LONDON (Reuters) - The man cleared of murdering BBC TV presenter Jill Dando won substantial libel damages from the Sun and the News of the World newspapers on Wednesday over claims he had pestered women with whom he had been obsessed.
Barry George served eight years behind bars after being convicted in 2001 of Dando’s murder until he was released in August last year when a jury acquitted him in a retrial.
Dando, 37, was shot with a gun pressed against her head on the doorstep of her west London home in April 1999.
George always denied being her killer and told newspapers after his release that he had been pursuing another woman on the day of Dando’s death.

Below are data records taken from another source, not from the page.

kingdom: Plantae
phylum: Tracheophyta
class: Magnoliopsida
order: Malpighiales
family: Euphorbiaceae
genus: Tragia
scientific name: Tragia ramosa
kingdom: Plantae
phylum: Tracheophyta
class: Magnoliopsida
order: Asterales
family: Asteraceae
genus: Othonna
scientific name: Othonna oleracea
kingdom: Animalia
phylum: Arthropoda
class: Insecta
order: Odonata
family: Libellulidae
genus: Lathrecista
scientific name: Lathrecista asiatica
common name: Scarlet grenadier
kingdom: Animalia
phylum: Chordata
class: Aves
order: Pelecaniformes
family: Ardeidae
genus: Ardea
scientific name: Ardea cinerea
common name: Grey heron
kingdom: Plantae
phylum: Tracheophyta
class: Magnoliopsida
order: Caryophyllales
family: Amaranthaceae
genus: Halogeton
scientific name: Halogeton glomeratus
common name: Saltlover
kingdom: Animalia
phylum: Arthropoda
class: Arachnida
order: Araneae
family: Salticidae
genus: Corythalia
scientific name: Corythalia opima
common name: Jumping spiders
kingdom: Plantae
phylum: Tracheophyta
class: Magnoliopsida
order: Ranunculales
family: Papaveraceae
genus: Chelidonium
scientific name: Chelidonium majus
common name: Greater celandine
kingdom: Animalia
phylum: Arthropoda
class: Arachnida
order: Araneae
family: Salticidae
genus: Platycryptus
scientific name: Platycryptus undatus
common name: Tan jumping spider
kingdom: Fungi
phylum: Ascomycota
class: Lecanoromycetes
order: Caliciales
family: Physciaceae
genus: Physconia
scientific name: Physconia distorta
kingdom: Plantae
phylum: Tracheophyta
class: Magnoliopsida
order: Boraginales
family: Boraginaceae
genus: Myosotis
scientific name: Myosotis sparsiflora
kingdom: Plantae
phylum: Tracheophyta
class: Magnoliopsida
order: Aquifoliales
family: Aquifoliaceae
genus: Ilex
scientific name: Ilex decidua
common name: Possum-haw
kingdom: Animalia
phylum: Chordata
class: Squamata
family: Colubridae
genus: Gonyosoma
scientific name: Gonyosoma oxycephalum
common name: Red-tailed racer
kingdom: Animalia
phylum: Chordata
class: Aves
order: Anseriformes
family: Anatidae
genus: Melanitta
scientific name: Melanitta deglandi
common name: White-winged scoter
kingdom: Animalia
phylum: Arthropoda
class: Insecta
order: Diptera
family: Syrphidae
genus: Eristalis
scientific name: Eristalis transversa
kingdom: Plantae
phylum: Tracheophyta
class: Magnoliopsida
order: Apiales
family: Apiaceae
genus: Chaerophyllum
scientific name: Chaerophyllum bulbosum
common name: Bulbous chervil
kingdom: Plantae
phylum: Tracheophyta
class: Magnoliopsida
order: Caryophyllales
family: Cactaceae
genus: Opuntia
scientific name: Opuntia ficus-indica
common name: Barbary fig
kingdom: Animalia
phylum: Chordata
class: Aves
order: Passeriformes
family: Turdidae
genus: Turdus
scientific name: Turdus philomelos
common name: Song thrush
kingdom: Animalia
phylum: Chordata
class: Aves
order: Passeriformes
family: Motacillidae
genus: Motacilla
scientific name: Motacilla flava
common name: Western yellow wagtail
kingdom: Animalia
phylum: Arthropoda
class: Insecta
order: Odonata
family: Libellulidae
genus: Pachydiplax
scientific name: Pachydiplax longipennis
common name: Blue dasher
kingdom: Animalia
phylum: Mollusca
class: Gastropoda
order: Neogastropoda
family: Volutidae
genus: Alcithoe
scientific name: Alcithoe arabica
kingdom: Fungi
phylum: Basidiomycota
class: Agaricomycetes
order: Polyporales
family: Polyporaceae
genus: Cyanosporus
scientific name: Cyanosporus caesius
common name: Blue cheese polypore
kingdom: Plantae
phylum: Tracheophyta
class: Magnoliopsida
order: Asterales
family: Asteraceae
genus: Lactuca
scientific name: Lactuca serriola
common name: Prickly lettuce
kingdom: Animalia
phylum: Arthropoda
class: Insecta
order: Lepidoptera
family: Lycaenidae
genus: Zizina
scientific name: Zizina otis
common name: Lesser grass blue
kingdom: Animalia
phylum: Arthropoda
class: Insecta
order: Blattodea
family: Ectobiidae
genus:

His lawyer Gordon Bishop told London’s High Court on Wednesday that George had brought the libel action over a number of articles in the two papers between August and November last year.
He said that the papers’ publisher News Group Newspapers had withdrawn the “false allegations” and apologised for making them. It had agreed to pay him substantial undisclosed damages and all his legal costs, the Press Association reported.
“I am pleased that the matter between myself and News Group Newspapers has been amicably settled following a successful mediation without the need for litigation,” George said.
Bishop said that immediately after his acquittal, George was interviewed by News of the World reporters and the following day by Kay Burley for Sky TV.
The Sun then published articles about the retrial and George, which described a number of issues that had been kept from the jury.
News Group now recognised that those articles would have been understood to mean that there were grounds to suspect George of the murder despite his acquittal,” Bishop said
“The defendant accepts that the verdict of the second jury in acquitting Mr George was correct and it apologises to Mr George for any suggestion otherwise,” he said.
The following day, the News of the World carried a report of the interviews given by George in which he stated that at the time of the murder he was in a disability centre.
“He also said that an hour later he was in conversation with a woman in the street who became a prosecution witness,” the lawyer told the court.
“Although he accepted he was paying possibly unwanted attention to her, she never expressed that to him. The headline for the article was ‘I didn’t kill Jill Dando... I was stalking someone else at the time’. The defendant accepts that Mr George never made that statement.”
Bishop said various allegations were made in both newspapers in October 2008.
These included that George had become obsessed with Burley, that he pestered a woman whose advert about a dog he had answered, and that he became obsessed with Pam Wright, fiancee of Steve Wright, convicted of murdering five prostitutes in Ipswich.
“The defendant now accepts that, although on one occasion Mr George did cycle to Sky TV studios to try to collect a tape of his interview with Kay Burley, Mr George did not pose a threat and was not obsessed with her,” Bishop said.
Dando’s murder led to one of London police’s biggest investigations.
Before George was arrested, detectives examined a wide range of theories. One was that she was killed by a Serb, angry that she had presented a TV fundraiser for Kosovan refugees.
Others suggested she was killed by an ex-lover or by an underworld hitman for her work helping the police on the BBC’s “Crimewatch.”
After George’s release, detectives appealed for new information on the case, saying a 50,000 pound reward was still available.